A la rencontre des « agents protecteurs » espagnols, qui veillent 24 heures sur 24 sur les victimes de violence conjugales

A Valence, troisième ville du pays, 1 105 femmes victimes de violences − ou menacées de l’être − sont placées sous la responsabilité de policiers référents, chargés de leur sécurité.

Jusqu’ici, Estefanía assure qu’elle n’avait eu que « quelques disputes verbales » avec son compagnon. « La cohabitation se passait bien », tient à préciser cette mère de famille de 35 ans. Mais la situation s’est brutalement envenimée mardi 16 novembre. « J’ai accompagné les enfants à l’école et quand je suis rentrée, on s’est disputés, il m’a frappée. Il m’a donné des coups de pieds dans le ventre, dans les côtes, dans les jambes, des coups à la tête et au visage », détaille-t-elle d’un ton rapide. Elle baisse son masque pour nous montrer. « D’habitude, il n’est pas comme ça. Là, il avait pris des drogues, de la cocaïne », avance-t-elle.

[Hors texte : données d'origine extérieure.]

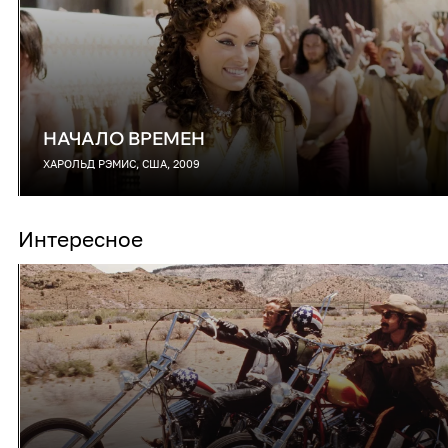
НАЧАЛО ВРЕМЕН
ХАРОЛЬД РЭМИС, США, 2009
Интересное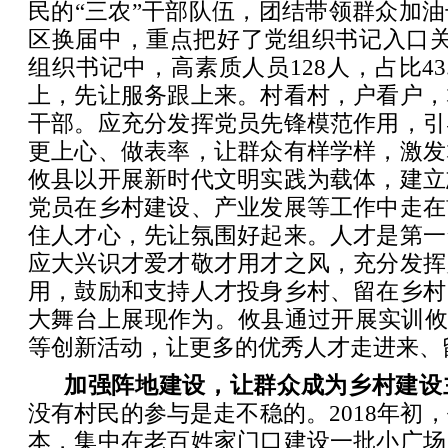
民的“三农”干部队伍，团结带领群众加
区换届中，重点把好了党组织书记入口关
组织书记中，高素质人员128人，占比43
上，先让服务跟上来。村看村，户看户，
干部。应充分发挥党员先锋模范作用，引
更上心、做表率，让群众有样学样，激发
攸县以开展新时代文明实践为载体，建立
党员在乡村建设、产业发展等工作中走在
住人才心，先让氛围好起来。人才是第一
应大兴识才爱才敬才用才之风，充分发挥
用，鼓励和支持人才投身乡村、留在乡村
大舞台上展现作为。攸县通过开展实训攸
等创新活动，让更多的优秀人才走进来、
加强阵地建设，让群众成为乡村建设
没有村民的参与是走不稳的。2018年初
本，集中在老百姓家门口建设一批小广场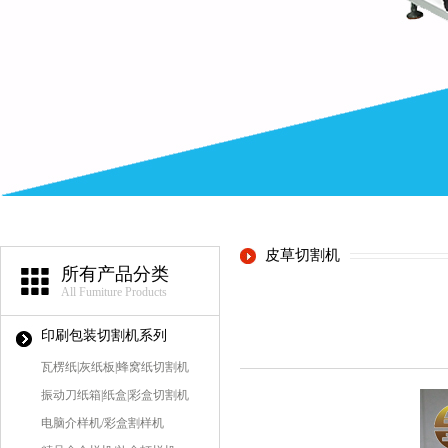
皮草切割机
所有产品分类
All Fumiture Products
印刷包装切割机系列
瓦楞纸|灰纸板|蜂窝纸切割机
振动刀纸箱|纸盒|彩盒切割机
电脑介样机/彩盒割样机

Elle pense qu’elle contrôle la situation. C’est quelque chose que l’on voit très souvent chez les victimes de maltraitances : elles ont tendance à normaliser les comportements violents de leurs compagnons, surtout quand elles n’ont vécu que ça », décrypte Eduardo Bonet. Ce policier connaît par cœur l’histoire d’Estefanía, qu’il suit depuis 2014 au sein d’une unité du commissariat de Valence entièrement consacrée aux femmes victimes de violences conjugales, comme il en existe dans chaque région du pays.

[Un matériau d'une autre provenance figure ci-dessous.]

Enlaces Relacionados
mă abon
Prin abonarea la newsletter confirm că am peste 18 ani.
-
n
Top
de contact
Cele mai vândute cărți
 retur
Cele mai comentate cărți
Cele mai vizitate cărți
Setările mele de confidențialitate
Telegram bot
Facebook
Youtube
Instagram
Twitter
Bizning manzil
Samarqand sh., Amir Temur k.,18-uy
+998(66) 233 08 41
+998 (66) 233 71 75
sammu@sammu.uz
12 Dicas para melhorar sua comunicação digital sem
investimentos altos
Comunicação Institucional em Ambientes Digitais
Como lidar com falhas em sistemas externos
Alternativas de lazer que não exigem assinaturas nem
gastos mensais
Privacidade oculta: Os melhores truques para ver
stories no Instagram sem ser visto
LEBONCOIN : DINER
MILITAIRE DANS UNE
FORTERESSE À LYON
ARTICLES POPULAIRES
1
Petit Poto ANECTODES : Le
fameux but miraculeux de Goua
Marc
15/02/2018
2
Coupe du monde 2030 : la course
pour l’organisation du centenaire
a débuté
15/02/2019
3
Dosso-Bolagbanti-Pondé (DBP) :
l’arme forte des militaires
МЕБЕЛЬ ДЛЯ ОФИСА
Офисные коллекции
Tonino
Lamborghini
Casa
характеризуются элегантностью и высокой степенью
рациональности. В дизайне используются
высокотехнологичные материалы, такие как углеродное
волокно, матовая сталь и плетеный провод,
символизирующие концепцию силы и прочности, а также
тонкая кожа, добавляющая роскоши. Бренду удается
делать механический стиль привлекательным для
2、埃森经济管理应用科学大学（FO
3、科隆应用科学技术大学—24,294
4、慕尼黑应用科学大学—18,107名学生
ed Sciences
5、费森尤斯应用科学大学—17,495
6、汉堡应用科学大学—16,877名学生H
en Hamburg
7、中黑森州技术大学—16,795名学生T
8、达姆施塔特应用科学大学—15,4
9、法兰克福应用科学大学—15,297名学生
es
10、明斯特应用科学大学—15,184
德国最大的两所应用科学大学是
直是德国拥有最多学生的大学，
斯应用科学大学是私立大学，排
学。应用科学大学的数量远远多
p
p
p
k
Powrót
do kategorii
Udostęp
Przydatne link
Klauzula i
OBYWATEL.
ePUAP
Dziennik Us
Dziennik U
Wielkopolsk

Depuis la loi dite « de protection intégrale », votée à l’unanimité en 2004, l’Espagne fait figure de modèle dans la lutte contre les violences faites aux femmes, dont la Journée mondiale se tient le jeudi 25 novembre. Le nombre de féminicides au sein du couple a été réduit de 25% grâce à un arsenal social, judiciaire et éducatif dont les « agents protecteurs » font partie. A Valence, ils sont 30, répartis dans les sept commissariats de cette ville de 800 000 habitants, troisième métropole la plus peuplée du pays après Madrid et Barcelone. « On attribue l’agent protecteur qui se situe le plus proche du domicile de la victime pour qu’elle n’ait pas à traverser toute la ville pour venir le voir », précise Eduardo Bonet.